(Given records)

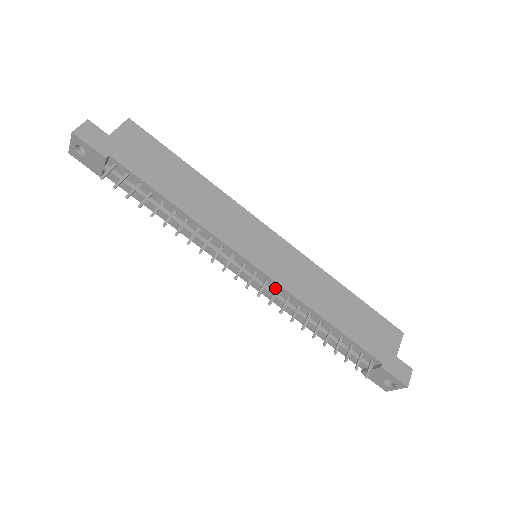
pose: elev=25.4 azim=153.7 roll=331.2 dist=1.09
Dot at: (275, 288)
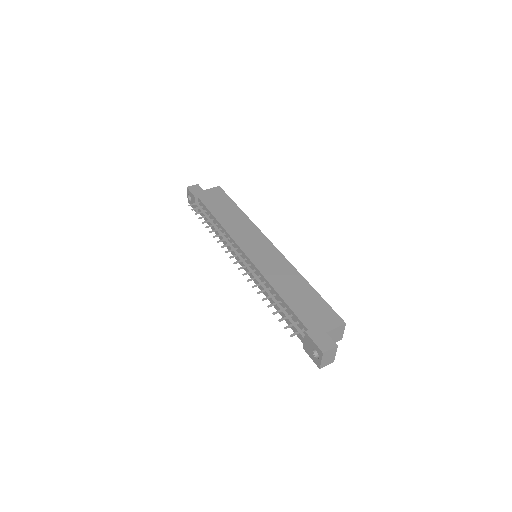
Dot at: (254, 270)
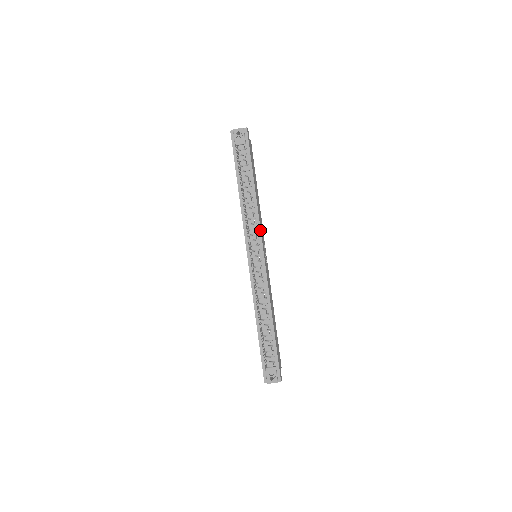
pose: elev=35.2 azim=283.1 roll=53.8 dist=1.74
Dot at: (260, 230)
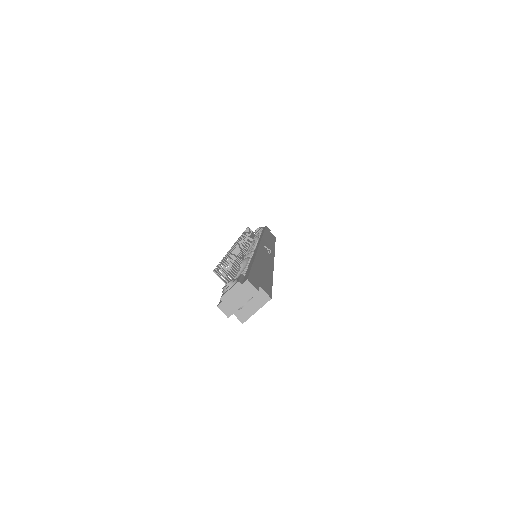
Dot at: occluded
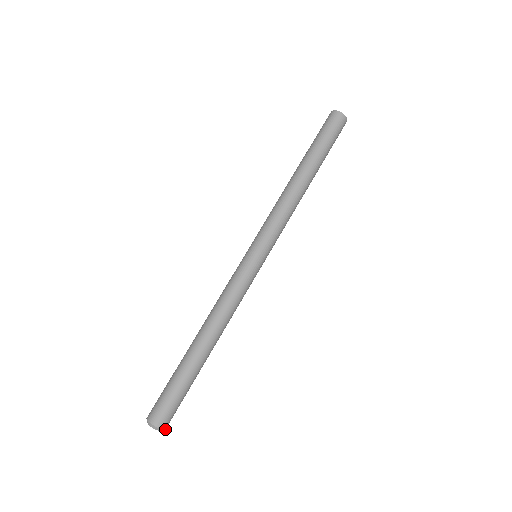
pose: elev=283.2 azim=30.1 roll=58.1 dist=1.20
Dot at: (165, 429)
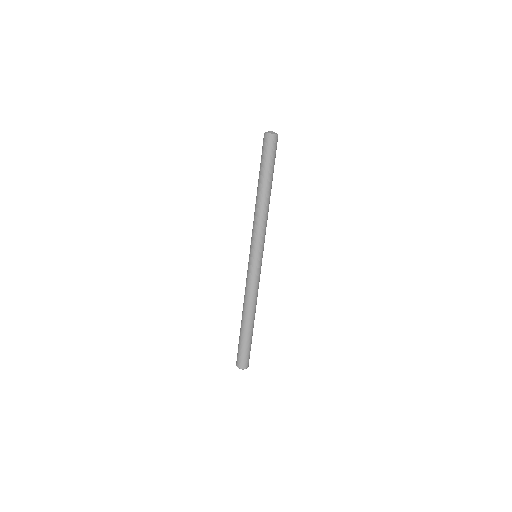
Dot at: occluded
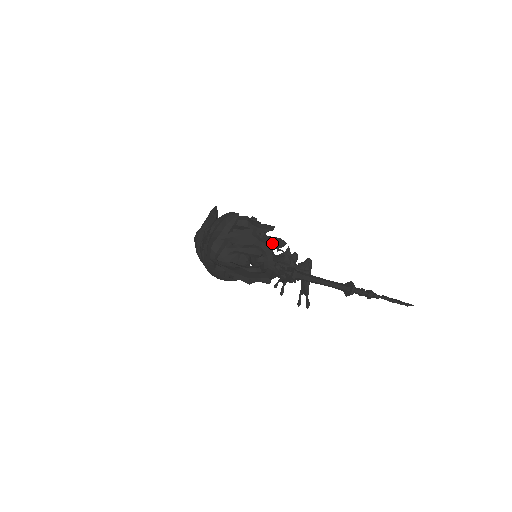
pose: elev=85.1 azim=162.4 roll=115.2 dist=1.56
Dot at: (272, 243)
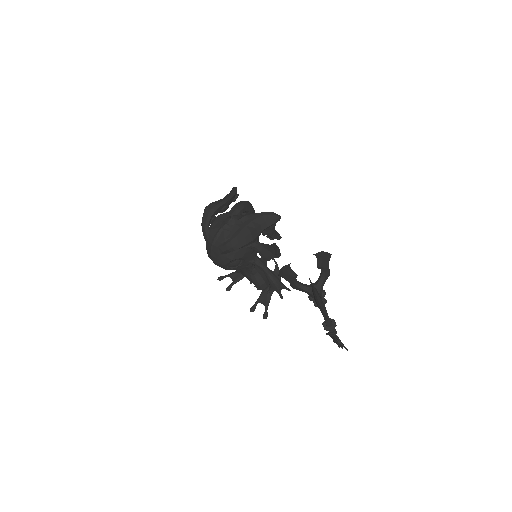
Dot at: (276, 252)
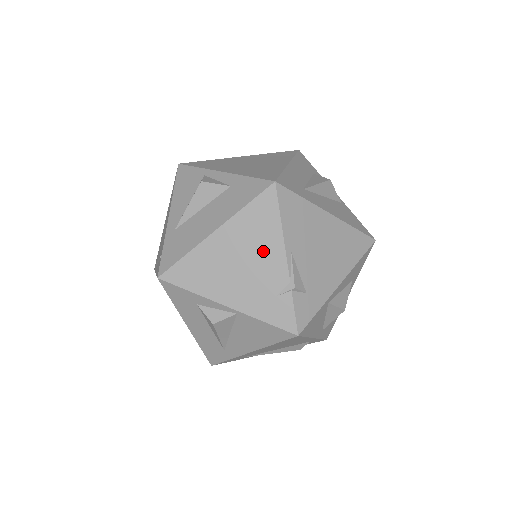
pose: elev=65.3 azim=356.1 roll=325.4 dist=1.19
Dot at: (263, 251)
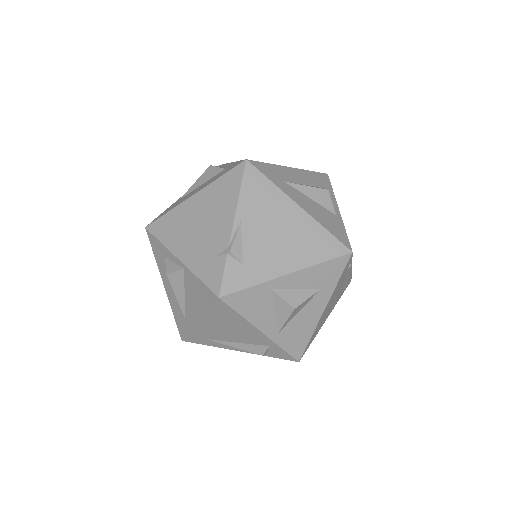
Dot at: (219, 216)
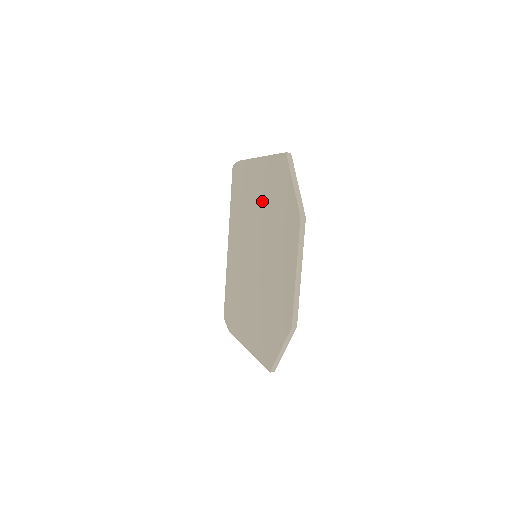
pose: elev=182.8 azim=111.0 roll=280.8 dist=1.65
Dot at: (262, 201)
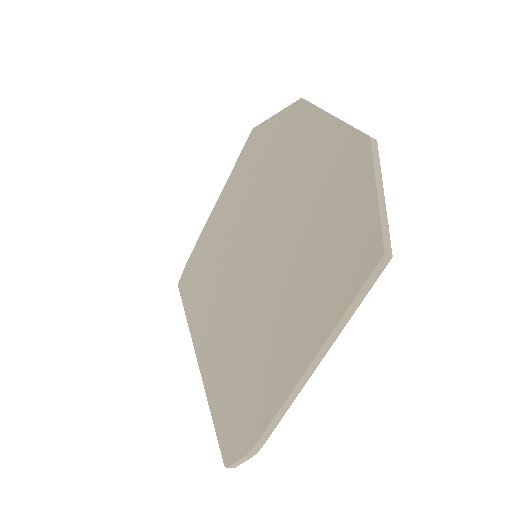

(Exercise prompt)
Can you express every line of the material above as a JSON list of strings, one string per line, with blank lines omitted and the pictures left out?

(Result of the exercise)
[
  "pose: elev=25.4 azim=153.7 roll=331.2 dist=1.09",
  "Dot at: (275, 288)",
  "Dot at: (254, 270)",
  "pose: elev=35.2 azim=283.1 roll=53.8 dist=1.74",
  "Dot at: (260, 230)",
  "Dot at: occluded",
  "pose: elev=283.2 azim=30.1 roll=58.1 dist=1.20",
  "Dot at: (165, 429)",
  "Dot at: occluded",
  "pose: elev=85.1 azim=162.4 roll=115.2 dist=1.56",
  "Dot at: (272, 243)",
  "Dot at: (276, 252)",
  "pose: elev=65.3 azim=356.1 roll=325.4 dist=1.19",
  "Dot at: (263, 251)",
  "Dot at: (219, 216)",
  "pose: elev=182.8 azim=111.0 roll=280.8 dist=1.65",
  "Dot at: (262, 201)"
]